Thursday, March 16, 2006

Shlameel, Shlamazel, Hasenfeffer Incorporated

As I've spent the entire week bed-ridden with a severe flu, idle upon the couch, emptying my nose of unspeakables and fighting off fevers (yesterday's temp: 103), the highest intellectual pursuit for which I've been capable is obvious: TV.

The thing about night sweats, chills and fevers is you start experiencing weird psychic phenomenon, hallucinatory dreams, bizarre fixations. The thing about watching TV for three days straight is...exactly the same.

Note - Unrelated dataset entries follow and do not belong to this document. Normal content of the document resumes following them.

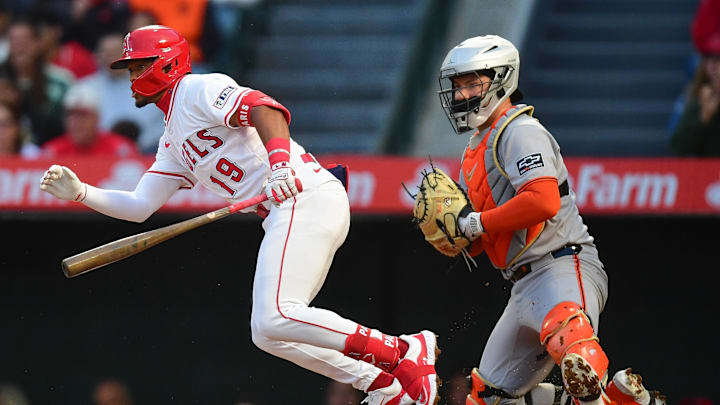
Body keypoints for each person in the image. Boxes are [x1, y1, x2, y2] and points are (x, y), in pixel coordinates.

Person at [39, 25, 439, 405]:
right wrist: (80, 192)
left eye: (139, 65)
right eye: (131, 68)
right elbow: (140, 207)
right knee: (268, 332)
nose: (132, 76)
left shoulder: (196, 89)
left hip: (302, 193)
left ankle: (402, 351)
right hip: (285, 210)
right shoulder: (171, 139)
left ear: (166, 62)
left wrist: (280, 165)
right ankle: (382, 381)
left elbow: (267, 110)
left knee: (278, 315)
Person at [435, 35, 665, 405]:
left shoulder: (520, 131)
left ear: (501, 79)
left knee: (576, 355)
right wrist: (454, 233)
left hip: (562, 263)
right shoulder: (472, 152)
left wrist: (475, 223)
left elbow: (542, 202)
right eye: (458, 85)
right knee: (488, 399)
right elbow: (483, 240)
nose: (462, 95)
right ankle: (624, 402)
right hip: (522, 285)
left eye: (471, 83)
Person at [80, 32, 165, 153]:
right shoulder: (85, 87)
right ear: (97, 56)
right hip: (100, 152)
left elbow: (161, 126)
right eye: (106, 53)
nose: (111, 57)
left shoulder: (153, 86)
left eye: (116, 52)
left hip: (147, 151)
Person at [670, 0, 720, 156]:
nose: (715, 67)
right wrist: (703, 117)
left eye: (719, 59)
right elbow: (678, 149)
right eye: (710, 59)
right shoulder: (698, 99)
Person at [42, 82, 139, 157]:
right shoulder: (52, 152)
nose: (75, 122)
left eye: (82, 115)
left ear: (97, 118)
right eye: (70, 115)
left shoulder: (120, 150)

So I've been watching a whole helluva lot of "Laverne & Shirley." It's taken me 30-odd years to realize this was just a vaudeville show. Yesterday, Lenny and Squiggy went duck hunting with hand-puppets for decoys - ha! Granted I'm biased by the precision nostalgia this particular show captures for me. I think the theme song is maybe the best one ever written for TV. That's saying a lot considering "Welcome Back, Kotter," "WKRP in Cincinnati" and "Good Times." But having watched the show for the last few days on TV Land, I noticed how the song sounds really upbeat and ennervating at the beginning of the show ("I'm happy! This is fun! Yay!"), then brings you to tragic tears at the end because you're so frickin' sad that the show is over ("NO! NO! DON'T BE OVER! DON'T FADE OUT! OH GOD!"). It's a perfect happy-sad song. Is that just the fever talking? Dunno. "Making our Dreams Come True" was written by Norman Gimbel and Charles Fox, sung by Cyndi Grecco, who apparently is known for little else. As far as I'm concerned, she's golden.

Anyway, this "Laverne & Shirley" fan fiction site made me feel like i'm not alone in the world. But am I delusional enough to buy this? Answer: Maybe! The samples on this site are encouraging.

Earlier this week I noticed that some DNA from the "Dallas" theme song had made its way into a song by a Montreal postrock trio called Torngat. "Alberta Song" is a beautiful instrumental with a plush French horn melody starting at minute 1:03 that immediately conjures images of J.R. Ewing. Not sure this serious French-Canadian ensemble is prepared to concede this. But there is a French "Dallas" fan site detailing "La Saga des Ewing." That said, listen to the original and imagine removing the wah-wah guitar and piercing synth note -- interesting!

Then there's this Decemberist song "Los Angeles, I'm Yours," which at minute 2:08 begins to take on a distinct 1980s TV theme song riff -- in the spirit of "Dallas," although I've not yet pinpointed the exact reference. But I want to! Can anyone target it? It's something about the harmonica or recorder or whatever it is. Then the cascading string section. Hmmm...fevers...

2 comments:

Django West said...

Hmm when I think harmonica and 70's TV I just come up with Rockford Files, but that's not it, is it?

Anonymous said...

Another great fade out happy-sad moment, of course

"You're gonna make it after all..."

Said theme, in my mind, sounds strangely of a piece with the L+S theme. When I was young I used to run one in to the other if I was humming or singing them to myself.

Perhaps the whole open-shirt-big-sapphire-rock-necklace-wearing TV theme songwriter thing extended beyond mere appearances, to a deeper, aesthetic brotherhood...

Also, what about the end of Paradise Lost?